Secretary of State for Children Schools and Families v Fletcher
The law says that employees on fixed term contracts become permanent after four years, unless their employer can justify extending them. In Secretary of State for Children Schools and Families v Fletcher, the Employment Appeal Tribunal (EAT) said that a legal obligation limiting employment to nine years was not objectively justified.
Basic facts
Mr Fletcher had been employed at a European school in Culham, Oxfordshire since 1988 under a series of fixed term contracts. In 2007 the school employed him on what it described as a one year fixed term contract, which was due to run out at the end of August 2008.
The school was administered according to the terms of a 1994 international treaty to which EC member states and European Communities were parties and which required schools to adopt a set of regulations governing the terms and conditions of staff. Article 29 stated that staff could not be seconded to a school for more than nine years.
Regulation 8(2) of the Fixed Term Employees (Prevention of Less Favourable Treatment) Regulations 2002 (FTER) states that if an employee has been continuously employed for more than four years under a fixed term contract, they are deemed to be a permanent employee.
Employers can only extend contracts for more than four years if they can objectively justify their decision. To do so, they have to show that the use of a further fixed term contract is aimed at achieving a legitimate objective, is necessary to achieve that objective and is an appropriate way to achieve it
Mr Fletcher argued that he had become a permanent employee under the FTER. The government argued that they could justify extending his fixed term contract on the basis of the 1994 international treaty (reflected in Article 29 of the staff regulations).
Tribunal decision
The tribunal granted Mr Fletcher a declaration that he was a permanent employee, rejecting the employer’s defence of justification based on Article 29.
The employer appealed.
EAT decision
The EAT agreed with the tribunal. It held that the European directive on fixed term work (transposed into domestic law as the FTER) had to prevail over anything in the 1994 treaty insofar as the earlier legislation was incompatible.

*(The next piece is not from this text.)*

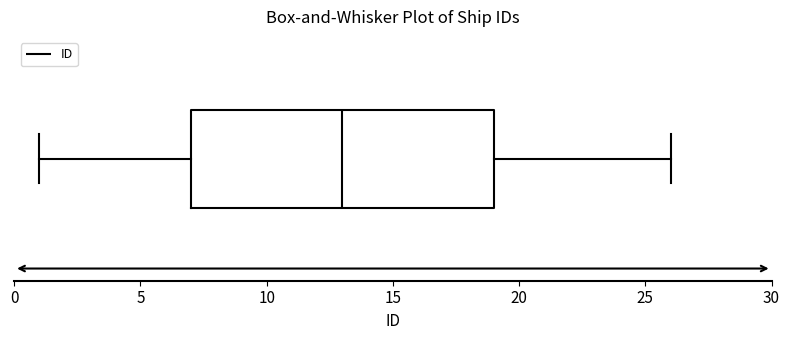

Read this box plot against the x-axis: the position of the median line, the range covered by the box, and the ends of both whiskers. The values are not printed on the chart, so give them approximately, as read against the axis.

median 13, box 7 to 19, whiskers 1 to 26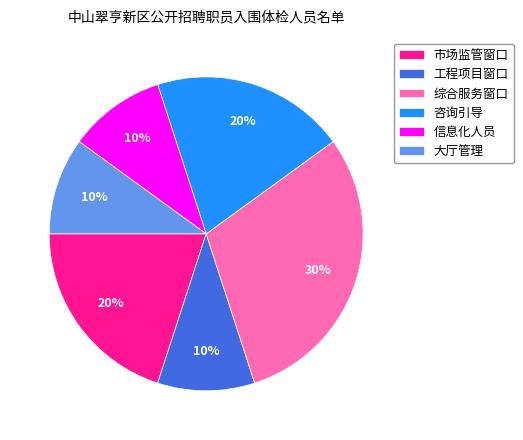

Count the number of slices in the pie.

6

The EAT said that it was too simplistic to argue that just because the board of the European Schools was made up of representatives of each of the member states (which in turn constituted the EU), that anything done by that board must have legislative effect.

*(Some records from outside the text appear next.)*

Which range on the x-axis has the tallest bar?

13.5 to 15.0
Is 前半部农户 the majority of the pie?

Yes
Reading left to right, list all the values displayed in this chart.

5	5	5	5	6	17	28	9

The issue then arose as to whether the government could objectively justify the rule. The EAT said that “since there is nothing peculiar about the length of employment of a teacher by the Respondent at Culham there is no reason why he should not have the benefit of the FTER” and hence there was nothing to objectively justify the continued use of fixed-term contracts.
The EAT therefore accepted Mr Fletcher’s argument that it was illogical to say that a ground which could not be justified could be justified because 27 members had previously agreed to it.
The EAT gave the government permission to appeal its decision.